Questo strumento ultratecnologico consente di migliorare tante tipologie di interventi, infatti proprio perché dotati di estrema precisione, grazie ai quattro bracci automatizzati che riescono a raggiungere anche i linfonodi in applicazione oncologica/neoplastiche, garantisce la non invasività delle operazioni chirurgiche. D’Amore ha dichiarato quanto sia stato complicato attuale questo progetto ed installare il macchinario in un ospedale di provincia.

Il robot è l’ultimo modello della serie “XI” ed è ad oggi il più recente ed evoluto in chirurgia robotica.

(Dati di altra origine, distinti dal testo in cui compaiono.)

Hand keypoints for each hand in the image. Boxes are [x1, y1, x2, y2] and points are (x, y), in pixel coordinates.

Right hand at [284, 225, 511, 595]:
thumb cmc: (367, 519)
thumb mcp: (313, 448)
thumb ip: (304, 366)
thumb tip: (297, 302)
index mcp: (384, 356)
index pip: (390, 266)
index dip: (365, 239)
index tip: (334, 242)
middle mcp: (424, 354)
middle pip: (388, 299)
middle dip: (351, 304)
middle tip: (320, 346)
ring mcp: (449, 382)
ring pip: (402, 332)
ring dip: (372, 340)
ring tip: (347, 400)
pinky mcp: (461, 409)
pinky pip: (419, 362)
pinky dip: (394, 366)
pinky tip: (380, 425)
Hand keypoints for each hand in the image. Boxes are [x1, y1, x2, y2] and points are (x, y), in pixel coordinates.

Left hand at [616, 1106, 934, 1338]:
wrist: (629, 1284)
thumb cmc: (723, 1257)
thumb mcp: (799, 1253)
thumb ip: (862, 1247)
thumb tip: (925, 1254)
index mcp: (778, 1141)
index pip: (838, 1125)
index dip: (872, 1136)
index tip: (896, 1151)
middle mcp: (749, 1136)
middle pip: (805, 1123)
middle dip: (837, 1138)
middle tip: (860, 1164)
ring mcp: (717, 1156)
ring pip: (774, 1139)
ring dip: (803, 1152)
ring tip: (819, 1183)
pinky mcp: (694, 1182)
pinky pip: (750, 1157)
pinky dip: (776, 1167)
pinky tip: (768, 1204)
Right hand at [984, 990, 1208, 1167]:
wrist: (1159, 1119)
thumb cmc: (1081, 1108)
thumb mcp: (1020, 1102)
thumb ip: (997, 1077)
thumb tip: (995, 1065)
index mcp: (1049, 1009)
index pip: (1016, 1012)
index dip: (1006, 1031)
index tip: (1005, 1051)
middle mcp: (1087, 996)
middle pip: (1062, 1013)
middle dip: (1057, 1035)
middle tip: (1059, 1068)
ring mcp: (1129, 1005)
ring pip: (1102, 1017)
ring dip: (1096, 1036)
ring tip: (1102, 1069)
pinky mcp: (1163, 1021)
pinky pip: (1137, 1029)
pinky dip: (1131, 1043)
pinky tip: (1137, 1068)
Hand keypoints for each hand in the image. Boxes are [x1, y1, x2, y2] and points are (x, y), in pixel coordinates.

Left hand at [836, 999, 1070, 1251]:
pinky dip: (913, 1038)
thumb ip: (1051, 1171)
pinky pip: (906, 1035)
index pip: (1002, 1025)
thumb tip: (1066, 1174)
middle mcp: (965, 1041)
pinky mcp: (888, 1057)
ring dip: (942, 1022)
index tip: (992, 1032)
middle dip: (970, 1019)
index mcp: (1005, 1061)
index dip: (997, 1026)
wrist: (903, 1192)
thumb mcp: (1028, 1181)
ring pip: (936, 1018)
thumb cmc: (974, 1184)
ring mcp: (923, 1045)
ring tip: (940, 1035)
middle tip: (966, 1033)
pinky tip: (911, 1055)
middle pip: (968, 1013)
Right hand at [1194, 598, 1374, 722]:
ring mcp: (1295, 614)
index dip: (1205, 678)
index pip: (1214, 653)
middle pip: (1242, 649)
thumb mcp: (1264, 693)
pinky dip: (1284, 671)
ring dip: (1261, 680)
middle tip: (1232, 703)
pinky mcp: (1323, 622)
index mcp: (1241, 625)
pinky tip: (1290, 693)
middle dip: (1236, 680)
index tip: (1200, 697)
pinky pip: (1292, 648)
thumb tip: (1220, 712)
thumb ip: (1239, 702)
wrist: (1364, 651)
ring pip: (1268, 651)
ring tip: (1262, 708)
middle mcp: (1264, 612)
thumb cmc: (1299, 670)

È costato 2.3 milioni di euro ed è stato acquistato grazie ad un finanziamento diretto da parte del Ministero della Salute e del Ministero dell’Economia e delle Finanze, con il contributo della Regione Campania.

Prima dell’arrivo del robot, numerosi giovani medici sono entrati a far parte dell’efficiente equipe dell’ospedale. Ma non solo, infatti questo nuovo progetto ha portato la necessità di ulteriori nuove assunzioni: professionisti che precedentemente hanno maturato competenze, perché hanno già lavorato con questo strumento, in centri di eccellenza regionali ed extraregionali, ora sono stati assunti dal nosocomio puteolano.
Il robot da vinci è il 113 installato in Italia, mentre per quanto riguarda la Regione Campania, anche altre strutture ospedaliere come il Monaldi, il Cardarelli, il Pascale e l’Ospedale del Mare sono dotati di questa tecnologia.
Inoltre, nelle prossime settimane è prevista l’inaugurazione di una nuova sala dedicata all’elettrofisiologia cardiaca e dopo l’estate sarà aperto il nuovo reparto di medicina d’urgenza.
Sponsor di questa iniziativa è un volto noto dei campi flegrei: il ristoratore Giuseppe Bruno, detto Bobò, il quale racconta di aver avuto un cancro al pancreas, per cui si dimostra fiducioso ed ottimista nei confronti di tali innovazioni.
È dunque un momento importante, questo, per la sanità della nostra regione che molto spesso è messa da parte a causa delle poche ricorse economiche di cui dispone.